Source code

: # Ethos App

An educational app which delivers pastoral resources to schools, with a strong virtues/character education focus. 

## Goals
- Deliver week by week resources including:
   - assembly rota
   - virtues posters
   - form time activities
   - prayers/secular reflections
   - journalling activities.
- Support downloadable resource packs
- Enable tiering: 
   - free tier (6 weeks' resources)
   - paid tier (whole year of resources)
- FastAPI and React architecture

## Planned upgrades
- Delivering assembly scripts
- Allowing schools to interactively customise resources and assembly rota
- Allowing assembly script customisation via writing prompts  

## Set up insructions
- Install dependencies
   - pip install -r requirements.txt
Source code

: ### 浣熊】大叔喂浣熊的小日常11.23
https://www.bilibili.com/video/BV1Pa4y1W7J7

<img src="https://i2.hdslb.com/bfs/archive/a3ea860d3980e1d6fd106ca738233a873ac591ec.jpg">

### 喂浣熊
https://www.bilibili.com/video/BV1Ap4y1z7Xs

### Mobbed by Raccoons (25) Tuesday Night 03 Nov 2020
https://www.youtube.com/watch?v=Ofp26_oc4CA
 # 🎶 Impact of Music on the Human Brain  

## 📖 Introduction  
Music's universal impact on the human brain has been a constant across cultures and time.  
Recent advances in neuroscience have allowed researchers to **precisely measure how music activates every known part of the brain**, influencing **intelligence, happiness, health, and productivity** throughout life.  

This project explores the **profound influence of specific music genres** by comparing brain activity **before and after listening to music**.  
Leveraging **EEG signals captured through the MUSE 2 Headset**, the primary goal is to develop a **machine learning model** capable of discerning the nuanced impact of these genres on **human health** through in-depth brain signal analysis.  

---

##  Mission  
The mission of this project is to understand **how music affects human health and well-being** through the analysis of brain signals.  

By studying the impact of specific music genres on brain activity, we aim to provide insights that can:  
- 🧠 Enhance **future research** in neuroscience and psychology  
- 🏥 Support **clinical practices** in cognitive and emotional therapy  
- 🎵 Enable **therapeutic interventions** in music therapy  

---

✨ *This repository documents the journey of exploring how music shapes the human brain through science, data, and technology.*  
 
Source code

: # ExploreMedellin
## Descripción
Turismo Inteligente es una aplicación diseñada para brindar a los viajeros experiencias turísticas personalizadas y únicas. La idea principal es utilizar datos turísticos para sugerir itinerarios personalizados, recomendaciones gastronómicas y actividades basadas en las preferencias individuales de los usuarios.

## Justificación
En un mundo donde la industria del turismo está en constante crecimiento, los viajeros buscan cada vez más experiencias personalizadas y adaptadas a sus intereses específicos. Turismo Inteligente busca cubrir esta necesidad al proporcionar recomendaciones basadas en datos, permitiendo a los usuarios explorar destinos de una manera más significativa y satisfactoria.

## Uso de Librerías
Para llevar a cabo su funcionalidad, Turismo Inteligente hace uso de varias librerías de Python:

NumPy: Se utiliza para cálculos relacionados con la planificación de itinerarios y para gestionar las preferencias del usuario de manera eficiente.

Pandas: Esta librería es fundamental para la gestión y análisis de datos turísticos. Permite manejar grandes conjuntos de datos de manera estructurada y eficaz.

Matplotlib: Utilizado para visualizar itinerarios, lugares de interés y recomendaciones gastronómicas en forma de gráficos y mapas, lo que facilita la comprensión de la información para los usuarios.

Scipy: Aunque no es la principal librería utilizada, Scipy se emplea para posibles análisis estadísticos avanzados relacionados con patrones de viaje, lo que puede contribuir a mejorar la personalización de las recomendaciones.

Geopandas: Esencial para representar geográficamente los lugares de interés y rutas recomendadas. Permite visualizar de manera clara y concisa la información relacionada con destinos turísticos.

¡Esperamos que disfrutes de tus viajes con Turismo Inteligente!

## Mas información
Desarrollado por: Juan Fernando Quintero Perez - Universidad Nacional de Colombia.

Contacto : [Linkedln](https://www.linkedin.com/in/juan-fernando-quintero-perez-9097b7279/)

****************************************

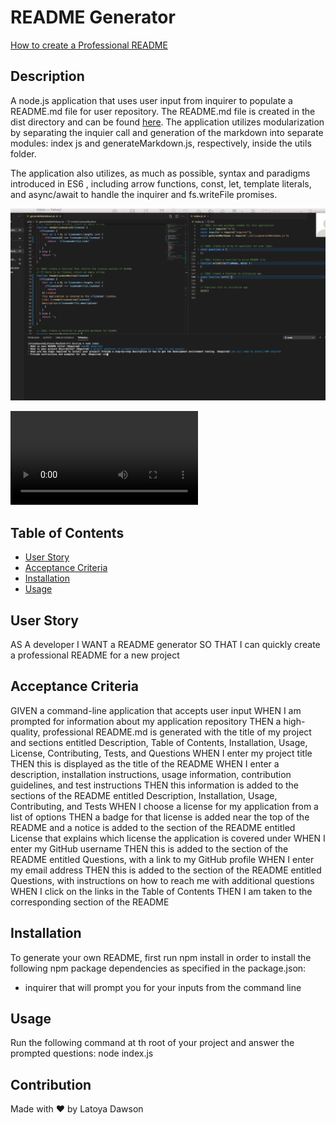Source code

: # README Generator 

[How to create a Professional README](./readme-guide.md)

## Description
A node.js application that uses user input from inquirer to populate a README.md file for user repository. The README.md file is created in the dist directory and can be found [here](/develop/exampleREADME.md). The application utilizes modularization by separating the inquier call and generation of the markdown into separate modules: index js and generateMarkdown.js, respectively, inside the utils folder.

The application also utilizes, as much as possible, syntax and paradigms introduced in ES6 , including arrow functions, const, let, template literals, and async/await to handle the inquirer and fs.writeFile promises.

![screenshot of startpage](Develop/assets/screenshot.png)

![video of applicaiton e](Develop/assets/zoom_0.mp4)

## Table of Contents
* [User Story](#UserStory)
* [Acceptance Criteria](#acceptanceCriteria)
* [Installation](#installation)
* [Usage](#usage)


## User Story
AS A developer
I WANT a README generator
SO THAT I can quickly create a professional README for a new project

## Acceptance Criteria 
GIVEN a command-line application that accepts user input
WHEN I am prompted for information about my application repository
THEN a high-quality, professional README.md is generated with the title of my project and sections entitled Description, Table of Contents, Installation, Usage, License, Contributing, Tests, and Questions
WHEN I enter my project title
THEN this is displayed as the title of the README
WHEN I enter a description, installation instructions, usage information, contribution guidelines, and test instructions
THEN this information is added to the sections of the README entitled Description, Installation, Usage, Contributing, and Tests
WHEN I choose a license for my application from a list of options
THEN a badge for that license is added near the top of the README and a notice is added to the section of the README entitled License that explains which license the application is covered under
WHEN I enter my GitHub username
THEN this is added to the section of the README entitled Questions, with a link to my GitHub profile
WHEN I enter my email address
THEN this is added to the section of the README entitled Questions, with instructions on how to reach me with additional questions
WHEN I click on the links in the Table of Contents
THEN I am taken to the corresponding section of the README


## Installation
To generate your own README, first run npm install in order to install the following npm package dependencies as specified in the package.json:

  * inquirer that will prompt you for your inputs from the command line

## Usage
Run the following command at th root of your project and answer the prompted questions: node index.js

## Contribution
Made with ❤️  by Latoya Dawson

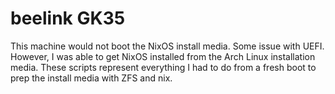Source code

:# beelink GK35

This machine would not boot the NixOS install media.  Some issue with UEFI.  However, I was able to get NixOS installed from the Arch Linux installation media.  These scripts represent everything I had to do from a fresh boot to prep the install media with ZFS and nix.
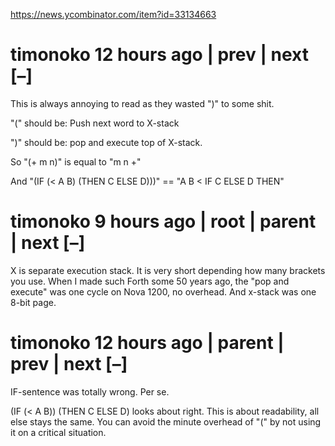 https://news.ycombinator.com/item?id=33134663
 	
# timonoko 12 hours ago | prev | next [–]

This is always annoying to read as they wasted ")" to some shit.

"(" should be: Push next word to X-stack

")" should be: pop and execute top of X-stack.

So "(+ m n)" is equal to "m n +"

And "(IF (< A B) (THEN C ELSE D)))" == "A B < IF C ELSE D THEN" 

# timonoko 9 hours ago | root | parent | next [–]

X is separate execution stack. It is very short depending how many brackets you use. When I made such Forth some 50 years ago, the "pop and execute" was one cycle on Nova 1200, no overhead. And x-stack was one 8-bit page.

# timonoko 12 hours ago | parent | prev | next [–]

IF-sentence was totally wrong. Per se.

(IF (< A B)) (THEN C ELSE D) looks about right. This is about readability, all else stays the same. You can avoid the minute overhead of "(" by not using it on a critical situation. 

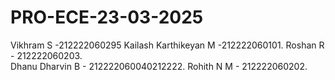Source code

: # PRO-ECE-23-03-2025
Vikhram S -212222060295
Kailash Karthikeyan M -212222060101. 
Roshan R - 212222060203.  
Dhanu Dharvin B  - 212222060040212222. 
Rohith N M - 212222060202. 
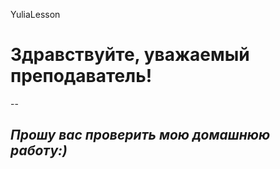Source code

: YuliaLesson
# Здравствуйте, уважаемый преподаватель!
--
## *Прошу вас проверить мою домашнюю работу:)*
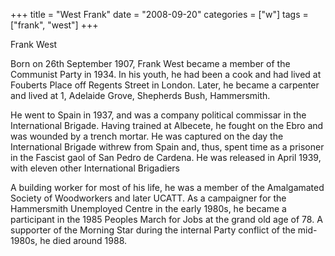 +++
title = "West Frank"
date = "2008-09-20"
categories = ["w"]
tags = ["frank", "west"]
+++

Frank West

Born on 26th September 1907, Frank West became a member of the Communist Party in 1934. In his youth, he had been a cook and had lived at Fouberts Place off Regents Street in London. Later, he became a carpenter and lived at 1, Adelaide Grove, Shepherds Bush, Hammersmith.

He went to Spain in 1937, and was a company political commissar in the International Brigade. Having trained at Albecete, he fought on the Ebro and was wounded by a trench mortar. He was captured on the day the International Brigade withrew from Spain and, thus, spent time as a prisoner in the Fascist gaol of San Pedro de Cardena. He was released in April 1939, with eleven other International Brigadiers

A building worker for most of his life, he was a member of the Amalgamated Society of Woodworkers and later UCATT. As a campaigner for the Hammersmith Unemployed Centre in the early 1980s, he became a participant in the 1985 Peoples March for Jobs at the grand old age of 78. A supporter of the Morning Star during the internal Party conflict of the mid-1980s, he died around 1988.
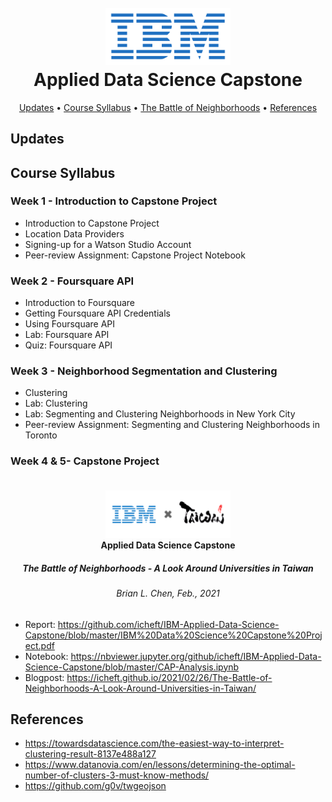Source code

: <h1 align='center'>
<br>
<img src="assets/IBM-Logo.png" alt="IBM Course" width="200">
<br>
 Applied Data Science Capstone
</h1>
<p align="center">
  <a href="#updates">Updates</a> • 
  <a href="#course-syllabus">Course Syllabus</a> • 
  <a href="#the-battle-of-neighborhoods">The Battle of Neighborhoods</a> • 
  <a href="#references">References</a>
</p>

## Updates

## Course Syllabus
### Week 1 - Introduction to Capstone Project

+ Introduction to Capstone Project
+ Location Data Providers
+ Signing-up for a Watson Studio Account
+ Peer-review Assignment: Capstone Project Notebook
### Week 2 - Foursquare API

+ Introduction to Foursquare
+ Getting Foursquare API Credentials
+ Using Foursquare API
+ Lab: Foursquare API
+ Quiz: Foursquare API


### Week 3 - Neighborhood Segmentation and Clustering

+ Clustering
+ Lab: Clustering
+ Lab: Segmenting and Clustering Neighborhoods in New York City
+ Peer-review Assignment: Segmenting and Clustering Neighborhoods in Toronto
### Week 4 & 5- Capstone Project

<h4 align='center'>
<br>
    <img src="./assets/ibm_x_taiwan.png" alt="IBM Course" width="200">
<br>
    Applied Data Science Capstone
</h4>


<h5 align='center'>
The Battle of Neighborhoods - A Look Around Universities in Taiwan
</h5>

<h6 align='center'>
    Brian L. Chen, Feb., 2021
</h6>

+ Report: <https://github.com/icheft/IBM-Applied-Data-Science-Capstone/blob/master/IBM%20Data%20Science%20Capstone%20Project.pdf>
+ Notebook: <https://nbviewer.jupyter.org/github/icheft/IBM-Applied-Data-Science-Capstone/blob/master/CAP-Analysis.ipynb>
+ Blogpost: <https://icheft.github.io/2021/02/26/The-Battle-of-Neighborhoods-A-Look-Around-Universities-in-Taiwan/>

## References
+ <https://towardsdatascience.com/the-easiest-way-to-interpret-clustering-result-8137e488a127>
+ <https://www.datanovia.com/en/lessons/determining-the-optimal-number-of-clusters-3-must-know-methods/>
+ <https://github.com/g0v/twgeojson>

****************************************

• _WHAT YOU WILL DO_:
Reproduce verbatim the lines above, from the line with "## Justificación" through the line with "NumPy: Se utiliza".

• _ANSWER BOX_:
## Justificación
En un mundo donde la industria del turismo está en constante crecimiento, los viajeros buscan cada vez más experiencias personalizadas y adaptadas a sus intereses específicos. Turismo Inteligente busca cubrir esta necesidad al proporcionar recomendaciones basadas en datos, permitiendo a los usuarios explorar destinos de una manera más significativa y satisfactoria.

## Uso de Librerías
Para llevar a cabo su funcionalidad, Turismo Inteligente hace uso de varias librerías de Python:

NumPy: Se utiliza para cálculos relacionados con la planificación de itinerarios y para gestionar las preferencias del usuario de manera eficiente.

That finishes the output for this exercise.